◆ **Problem requirements**
Starting from the line containing "0 | 18407 | |", write out the rest of the entries exactly, through the final line, including nothing else.

--- --- ---

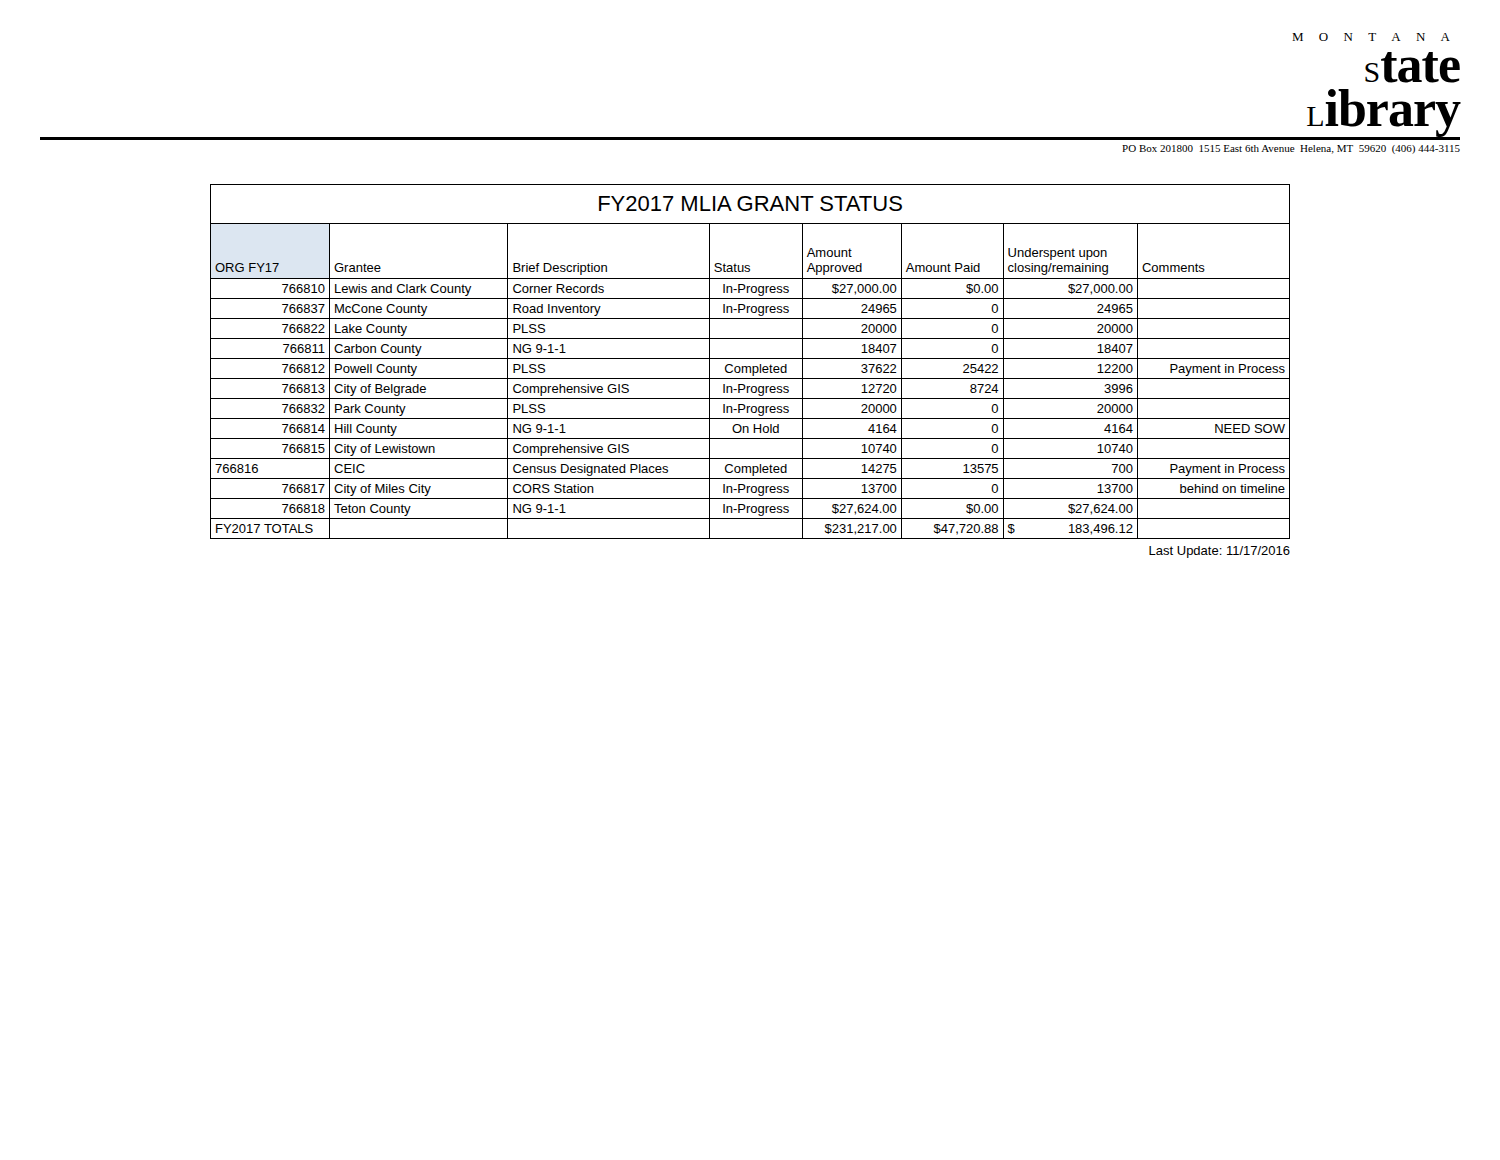M O N T A N A
State
Library
PO Box 201800 1515 East 6th Avenue Helena, MT 59620 (406) 444-3115
FY2017 MLIA GRANT STATUS
| ORG FY17 | Grantee | Brief Description | Status | Amount Approved | Amount Paid | Underspent upon closing/remaining | Comments |
| --- | --- | --- | --- | --- | --- | --- | --- |
| 766810 | Lewis and Clark County | Corner Records | In-Progress | $27,000.00 | $0.00 | $27,000.00 | |
| 766837 | McCone County | Road Inventory | In-Progress | 24965 | 0 | 24965 | |
| 766822 | Lake County | PLSS | | 20000 | 0 | 20000 | |
| 766811 | Carbon County | NG 9-1-1 | | 18407 | 0 | 18407 | |
| 766812 | Powell County | PLSS | Completed | 37622 | 25422 | 12200 | Payment in Process |
| 766813 | City of Belgrade | Comprehensive GIS | In-Progress | 12720 | 8724 | 3996 | |
| 766832 | Park County | PLSS | In-Progress | 20000 | 0 | 20000 | |
| 766814 | Hill County | NG 9-1-1 | On Hold | 4164 | 0 | 4164 | NEED SOW |
| 766815 | City of Lewistown | Comprehensive GIS | | 10740 | 0 | 10740 | |
| 766816 | CEIC | Census Designated Places | Completed | 14275 | 13575 | 700 | Payment in Process |
| 766817 | City of Miles City | CORS Station | In-Progress | 13700 | 0 | 13700 | behind on timeline |
| 766818 | Teton County | NG 9-1-1 | In-Progress | $27,624.00 | $0.00 | $27,624.00 | |
| FY2017 TOTALS | | | | $231,217.00 | $47,720.88 | $ 183,496.12 | |
Last Update: 11/17/2016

--- --- ---

◆ **Output for this exercise**
| 766811 | Carbon County | NG 9-1-1 | | 18407 | 0 | 18407 | |
| 766812 | Powell County | PLSS | Completed | 37622 | 25422 | 12200 | Payment in Process |
| 766813 | City of Belgrade | Comprehensive GIS | In-Progress | 12720 | 8724 | 3996 | |
| 766832 | Park County | PLSS | In-Progress | 20000 | 0 | 20000 | |
| 766814 | Hill County | NG 9-1-1 | On Hold | 4164 | 0 | 4164 | NEED SOW |
| 766815 | City of Lewistown | Comprehensive GIS | | 10740 | 0 | 10740 | |
| 766816 | CEIC | Census Designated Places | Completed | 14275 | 13575 | 700 | Payment in Process |
| 766817 | City of Miles City | CORS Station | In-Progress | 13700 | 0 | 13700 | behind on timeline |
| 766818 | Teton County | NG 9-1-1 | In-Progress | $27,624.00 | $0.00 | $27,624.00 | |
| FY2017 TOTALS | | | | $231,217.00 | $47,720.88 | $ 183,496.12 | |
Last Update: 11/17/2016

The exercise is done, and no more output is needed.